INSTRUCTIONS TO FOLLOW:
Copy each line below that has "down".

INFORMATION SHOWN:
————

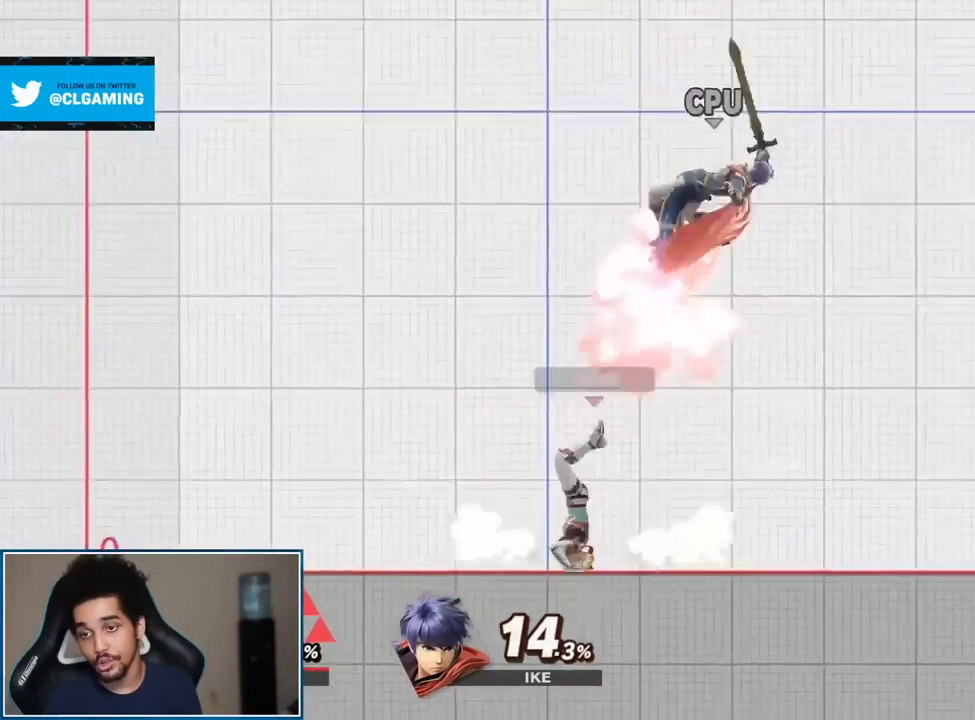
{"buttons": [], "left_stick": "down", "right_stick": "center", "events": [[17, "Y", "up"], [200, "left_stick", "center"], [233, "right_stick", "up"], [300, "left_stick", "up-left"], [350, "right_stick", "center"], [483, "left_stick", "down"]]}
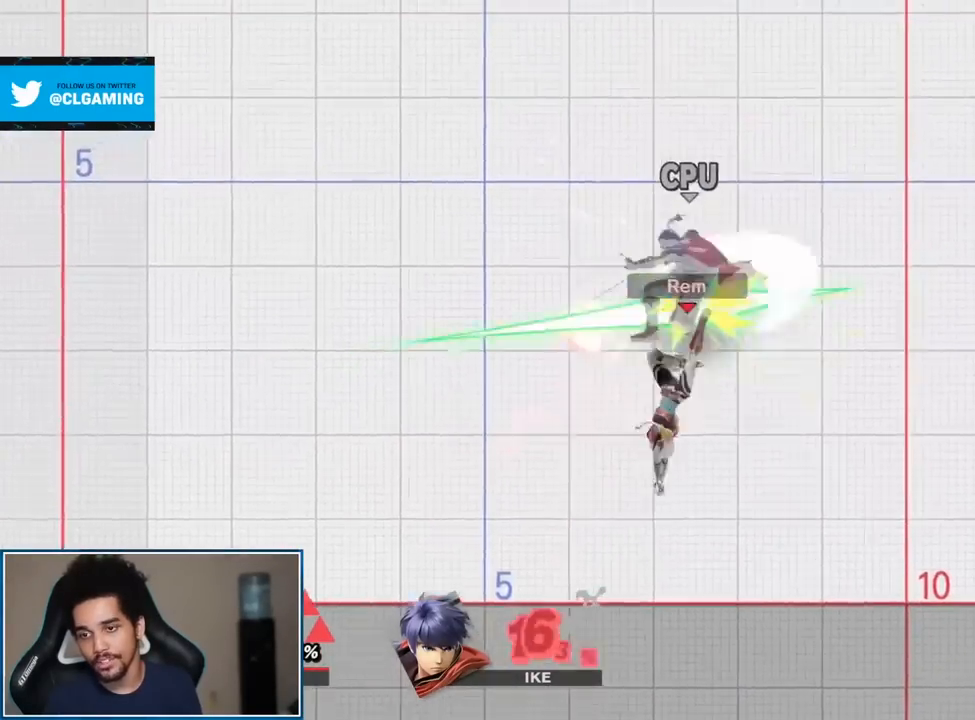
{"buttons": [], "left_stick": "right", "right_stick": "center", "events": [[100, "left_stick", "center"], [300, "Z", "down"], [450, "Z", "up"], [450, "left_stick", "right"]]}
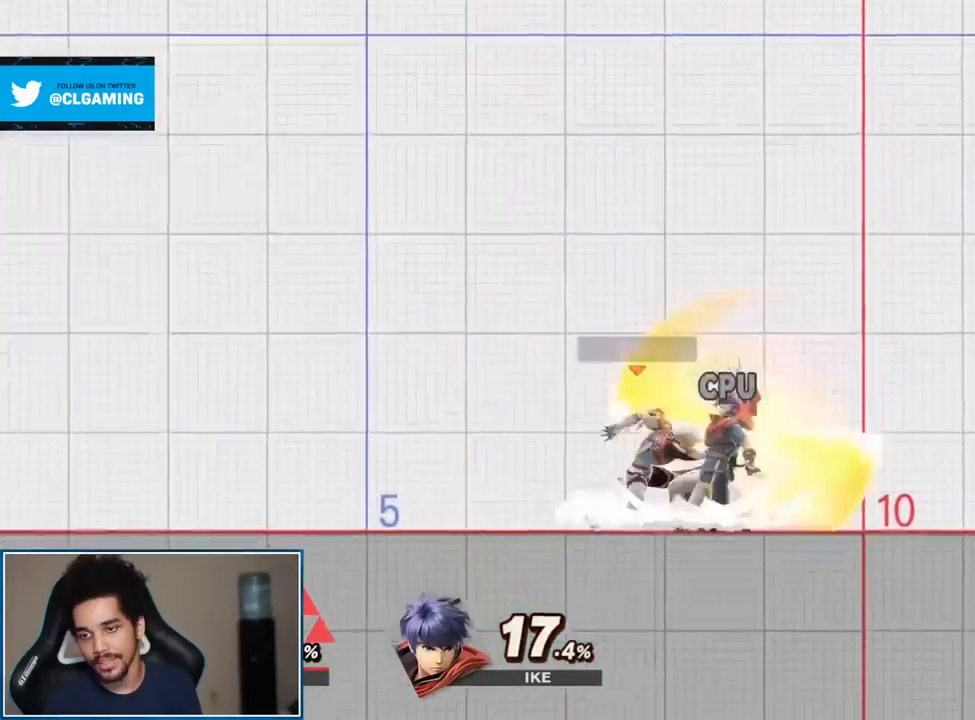
{"buttons": [], "left_stick": "center", "right_stick": "center", "events": [[100, "left_stick", "center"]]}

————

EXPECTED OUTPUT:
{"buttons": [], "left_stick": "down", "right_stick": "center", "events": [[17, "Y", "up"], [200, "left_stick", "center"], [233, "right_stick", "up"], [300, "left_stick", "up-left"], [350, "right_stick", "center"], [483, "left_stick", "down"]]}
{"buttons": [], "left_stick": "right", "right_stick": "center", "events": [[100, "left_stick", "center"], [300, "Z", "down"], [450, "Z", "up"], [450, "left_stick", "right"]]}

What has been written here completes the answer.